Selection rules : The harmonic oscillator ; Quantization of vibrational levels ; Morse curves , the Franck - Condon principle
Examples of absorption spectra for situations where the excited state of equilibrium has distances lower than or equal to the ground state
singlet and triplet states , allowed and forbidden transitions .
Emission spectra , fluorescence , phosphorescence
Infrared Spectroscopy : Concepts of electric dipole , harmonic oscillator and anharmonic revisited ; modes of molecular vibrations ; Examples of IR spectra and characteristic bands ;
Raman spectroscopy
Nuclear magnetic resonance and nuclear spin magnetization ; ressonance Condition; Chemical shift , Factors affecting the intramolecular chemical shift , magnetic anisotropy , spin- spin coupling
Forecasting exercises spectra of simple molecules
II Introduction to electroanalytical methods
Notion of the electrochemical cell and its schematic representation ; faradaic and non-faradaic current; liquid - liquid junction potential .
Potential of an electrode : standard hydrogen electrode and other reference electrodes; Calculation of the thermodynamic potential of an electrochemical cell ; Use of molar concentration vs. activity , the activity coefficients and ionic strength ; Calculation of activity coefficients ; notion of formal potential ; Influence of resistance in an electrochemical cell potential , polarization and its importance for studying electrochemical methods .
Potentiometry : reference electrodes ; quirks of their construction and use; Examples of calomel electrodes and silver / silver chloride ; membrane electrodes , the pH electrode .
Voltammetry : Introduction to cyclic voltammetry ; shape of a voltammogram and concentration profiles ; reversible reactions and reversibility ; calculations of diffusion coefficients , formal reduction potential and number of electrons exchanged ; chemical reactions coupled to electrochemical processes .
III Introduction to spectrofotometric methods
IV Other Modern Analytical Methods: Confocal and Transmision Electron Microscopy.
Bibliography
1 - Physical Chemistry , J.De Paula, P.W. Atkins, W. H. Freeman; 7th edition (December 7, 2001)
2 - Molecular Fluorescence: Principles and Applications, B. Valeur, Wiley-VCH; 1 edition (October 11, 2001)

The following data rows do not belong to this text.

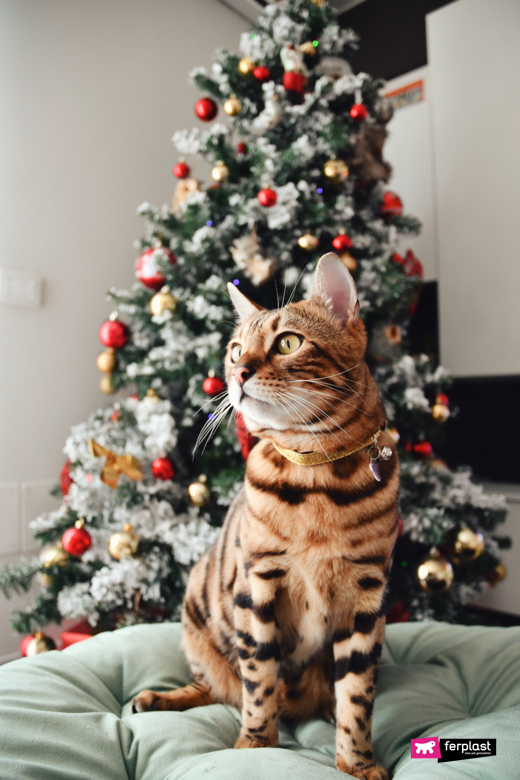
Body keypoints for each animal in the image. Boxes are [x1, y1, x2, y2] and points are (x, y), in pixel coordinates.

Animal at [133, 253, 398, 776]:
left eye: (288, 342)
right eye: (236, 350)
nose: (238, 373)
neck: (317, 479)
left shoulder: (368, 594)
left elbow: (358, 694)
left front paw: (358, 762)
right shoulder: (257, 584)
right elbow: (258, 680)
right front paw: (255, 745)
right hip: (195, 615)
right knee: (216, 687)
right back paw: (158, 698)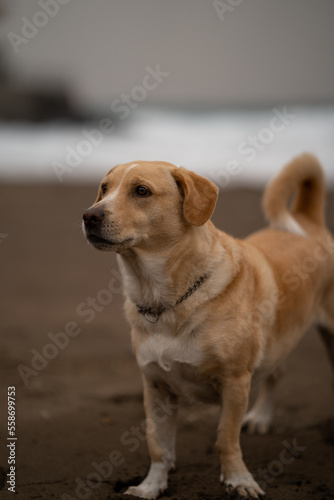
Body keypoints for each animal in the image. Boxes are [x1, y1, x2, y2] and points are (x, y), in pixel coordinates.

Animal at [82, 154, 334, 498]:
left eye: (141, 191)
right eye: (104, 188)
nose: (89, 216)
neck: (165, 300)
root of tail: (306, 220)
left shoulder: (235, 382)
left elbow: (225, 438)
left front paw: (239, 479)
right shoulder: (155, 387)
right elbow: (158, 444)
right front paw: (151, 485)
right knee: (276, 370)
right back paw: (262, 417)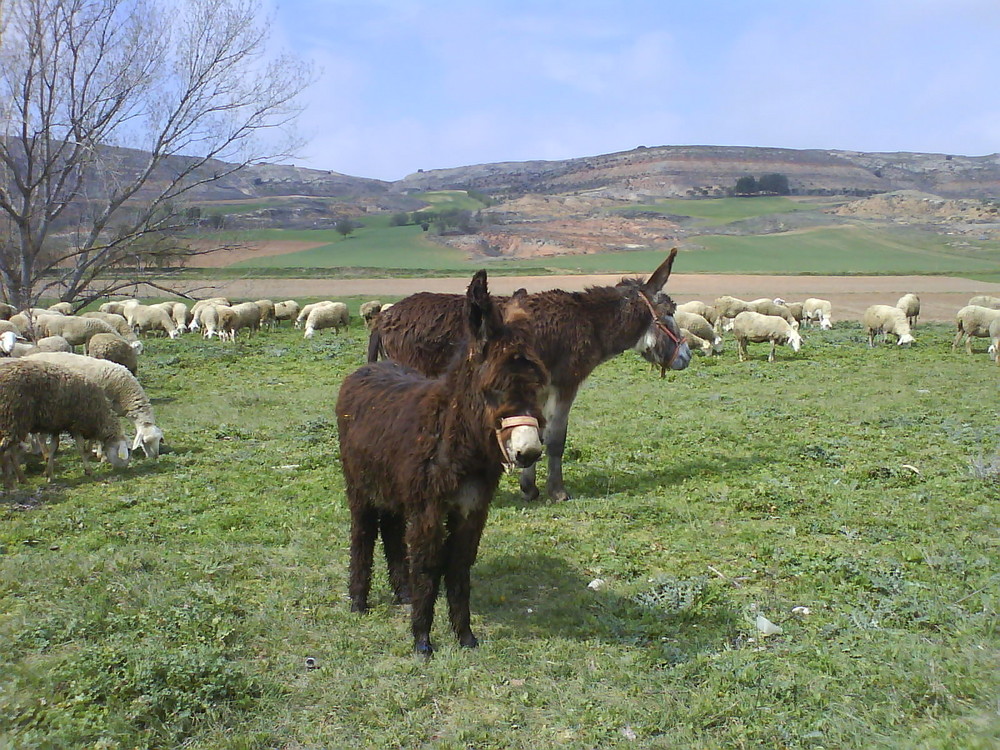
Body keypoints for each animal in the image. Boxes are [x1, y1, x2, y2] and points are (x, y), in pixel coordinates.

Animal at [27, 352, 166, 458]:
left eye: (159, 440)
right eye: (145, 442)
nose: (155, 457)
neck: (125, 392)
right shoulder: (100, 408)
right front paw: (100, 454)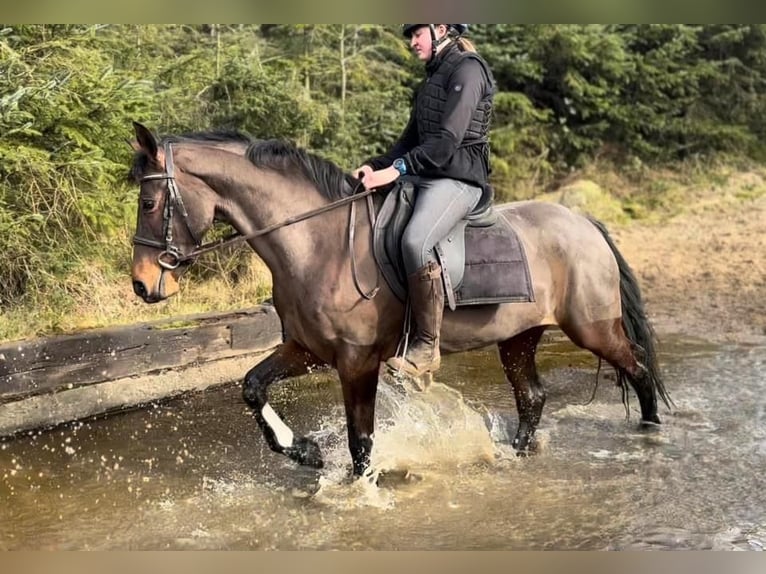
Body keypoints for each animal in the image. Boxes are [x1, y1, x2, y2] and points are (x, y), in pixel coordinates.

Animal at [130, 120, 672, 476]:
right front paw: (304, 451)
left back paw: (652, 432)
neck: (319, 243)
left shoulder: (357, 361)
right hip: (519, 336)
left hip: (593, 328)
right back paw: (511, 456)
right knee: (532, 398)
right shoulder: (307, 350)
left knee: (639, 368)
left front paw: (357, 487)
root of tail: (584, 222)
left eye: (149, 202)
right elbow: (252, 387)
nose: (141, 285)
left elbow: (361, 440)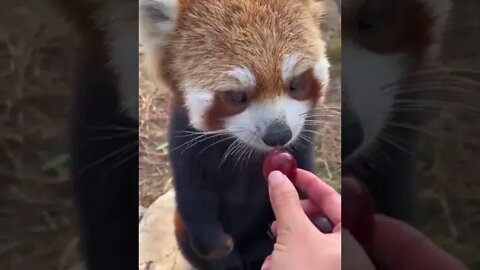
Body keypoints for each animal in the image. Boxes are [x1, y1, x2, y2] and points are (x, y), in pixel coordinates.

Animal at [141, 0, 332, 270]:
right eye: (237, 96)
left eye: (296, 84)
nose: (278, 135)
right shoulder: (184, 138)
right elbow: (193, 194)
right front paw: (216, 243)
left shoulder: (303, 134)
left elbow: (303, 169)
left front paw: (314, 217)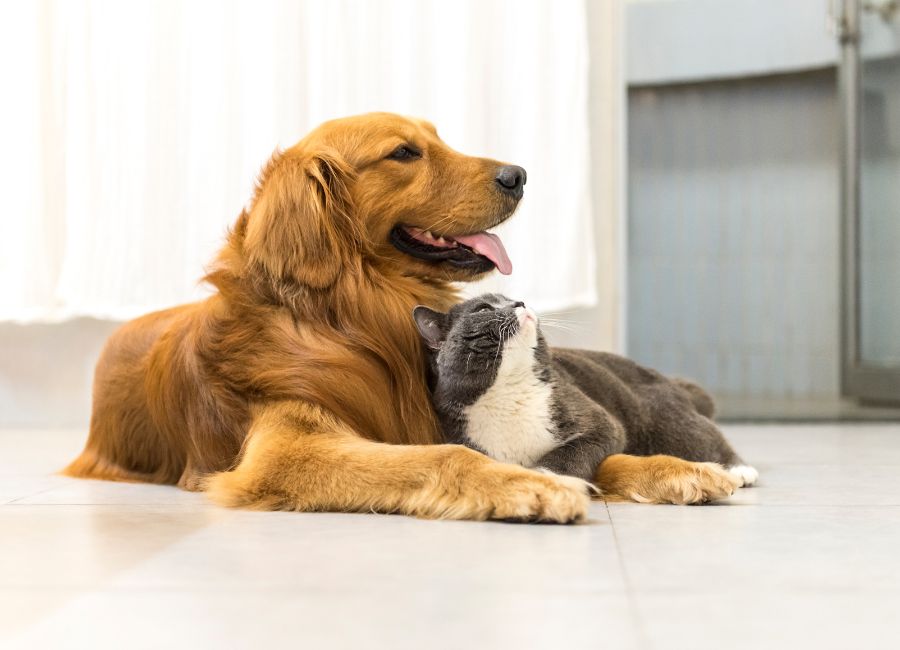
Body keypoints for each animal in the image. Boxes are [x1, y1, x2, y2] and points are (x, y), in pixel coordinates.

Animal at [416, 294, 760, 486]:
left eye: (511, 297)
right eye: (484, 307)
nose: (520, 303)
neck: (507, 392)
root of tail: (667, 379)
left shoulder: (596, 420)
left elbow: (575, 447)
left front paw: (547, 475)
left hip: (666, 420)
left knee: (704, 436)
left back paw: (740, 470)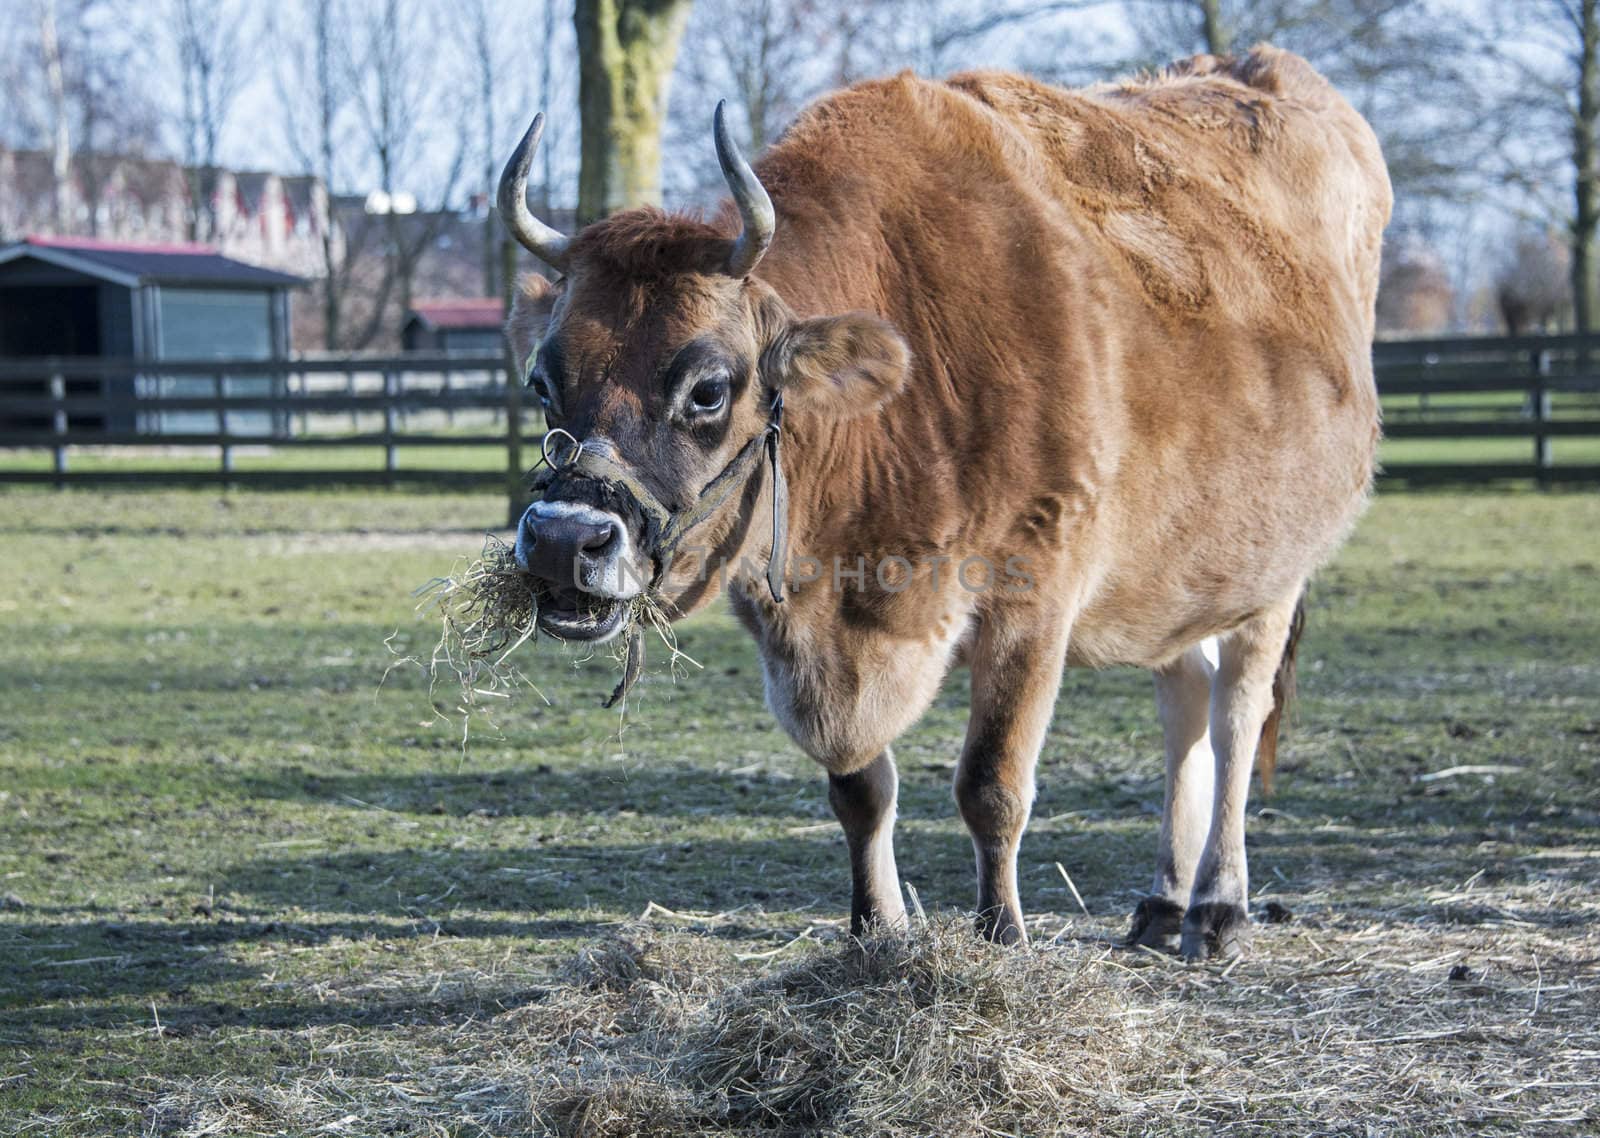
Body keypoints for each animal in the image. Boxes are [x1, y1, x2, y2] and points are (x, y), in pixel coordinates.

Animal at [496, 51, 1388, 960]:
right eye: (542, 379)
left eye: (709, 388)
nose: (565, 539)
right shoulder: (811, 635)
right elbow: (861, 792)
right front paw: (876, 931)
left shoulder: (1033, 599)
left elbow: (992, 784)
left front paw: (1001, 937)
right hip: (1178, 568)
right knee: (1186, 698)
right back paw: (1164, 901)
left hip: (1272, 573)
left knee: (1239, 714)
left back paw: (1216, 904)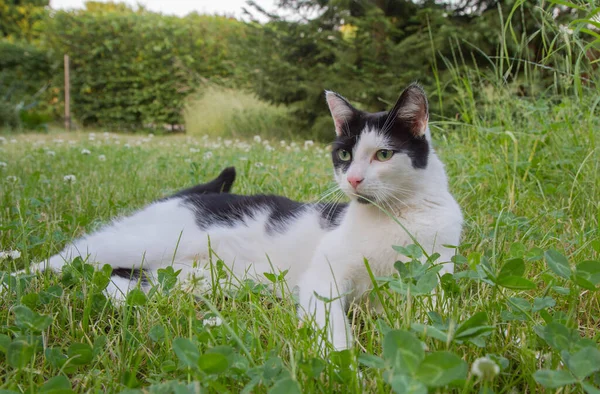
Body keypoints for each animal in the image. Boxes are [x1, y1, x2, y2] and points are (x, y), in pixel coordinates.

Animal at [7, 83, 462, 350]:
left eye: (383, 154)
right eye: (345, 154)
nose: (352, 179)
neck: (396, 216)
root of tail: (197, 195)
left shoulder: (436, 270)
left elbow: (438, 309)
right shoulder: (324, 276)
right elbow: (332, 324)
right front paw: (339, 362)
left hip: (179, 279)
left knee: (118, 284)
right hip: (138, 241)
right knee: (60, 259)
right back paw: (11, 282)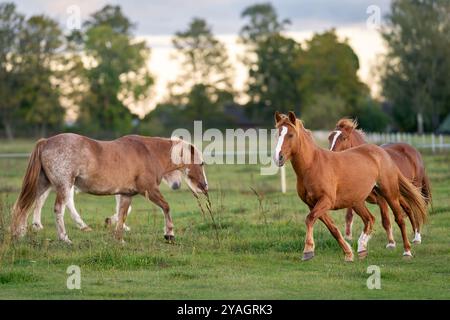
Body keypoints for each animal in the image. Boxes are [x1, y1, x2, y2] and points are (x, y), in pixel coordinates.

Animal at [10, 134, 207, 244]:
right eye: (201, 163)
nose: (204, 186)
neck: (148, 152)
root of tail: (46, 142)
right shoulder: (149, 189)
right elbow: (166, 207)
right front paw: (169, 234)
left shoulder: (126, 194)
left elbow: (122, 215)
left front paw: (119, 239)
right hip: (64, 186)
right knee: (58, 209)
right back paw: (65, 238)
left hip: (43, 185)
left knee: (25, 206)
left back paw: (20, 234)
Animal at [272, 111, 428, 262]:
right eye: (277, 134)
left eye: (291, 135)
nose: (278, 157)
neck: (313, 165)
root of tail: (383, 154)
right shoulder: (313, 204)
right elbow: (333, 228)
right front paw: (348, 253)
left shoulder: (326, 201)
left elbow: (310, 219)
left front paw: (308, 251)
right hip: (358, 201)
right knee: (370, 219)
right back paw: (362, 248)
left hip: (389, 194)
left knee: (400, 218)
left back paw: (407, 250)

3 - Quantitative Chemical Analysis, D. C. Harris, W. H. Freeman; 6th edition (July 15, 2002)
4 - Fundamentals of Electro-Analytical Chemistry, P. M. S. Monk, John Wiley & Sons; 1 edition (March 22, 2001), chapter VI
Notes supplied by the teacher
Teaching method
Lectures supported by data show projection of figures/plots/text included either in the documentation supplied directly by the teacher or in the recommended bibliography.
Problem solving sessions
Computer sessions with presentation of i)linear and non-linear regression, ii) worksheet to evaluate standard deviation that affects linear regression
Laboratory sessions with 4 different exsperiments.
Evaluation method
The continuous evaluation has 2 components: theoretical (T) and practical (L). The final classification is calculated according:
Final classification = 25% x L + 75% T
To get approval in the theoretical part it is necessary to obtain positive classification in the final test or official examination.
The laboratorial classification results from:
i) the evaluation and discussion of one laboaratorial report
ii)evaluation of questionaries of the remaining experimental works
iii) laboratorial performance
Presentation of a working group Subject.